While Youth MPs were sworn into parliament today, Labour’s Annette King showed outrage over a gender segregated Powhiri.

One hundred and twenty one Youth MPs participated in a traditional Maori Powhiri whereby males spoke from various iwis and were placed in front of females who completed the welcoming call, otherwise known as Karanga.

Labour MP Annette King said she was not comfortable with the "segregated nature" of the welcoming.

"In no way would this have happened during Helen Clark’s day," she said.

Ms King said she would strive for gender equality for future Powhiri’s so that they could "accurately reflect" the House of Representatives.

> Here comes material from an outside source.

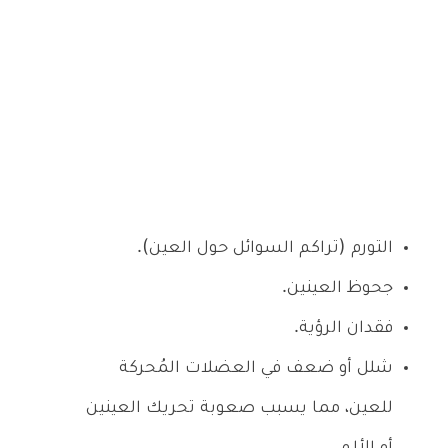
التورم (تراكم السوائل حول العين).
جحوظ العينين.
فقدان الرؤية.
شلل أو ضعف في العضلات المُحركة
للعين، مما يسبب صعوبة تحريك العينين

"A change is long overdue, in my opinion," she said.

"It was wrong. Some of my colleagues will disagree with me on this one."

New Maori Party co-leader Te Ururoa Flavell said the seating was not really an issue because it was simply the result of Maori protocol.

"Everyone has a part to play," he said.

In its simplest form, men sit in front so they can shelter women from any negative influences, whether it be physical, spiritual or otherwise, he said.

At no point did that effectively mean women were in need of protection, he said.

There were some things women do that men do not - Karanga and giving birth for example, he said.

The seating and speaking rules varied from iwi to iwi, he said.

"These particular seating protocols are protected in this area."

Te Ati Awa iwi performed the Powhiri and hail from the Taranaki and Wellington regions.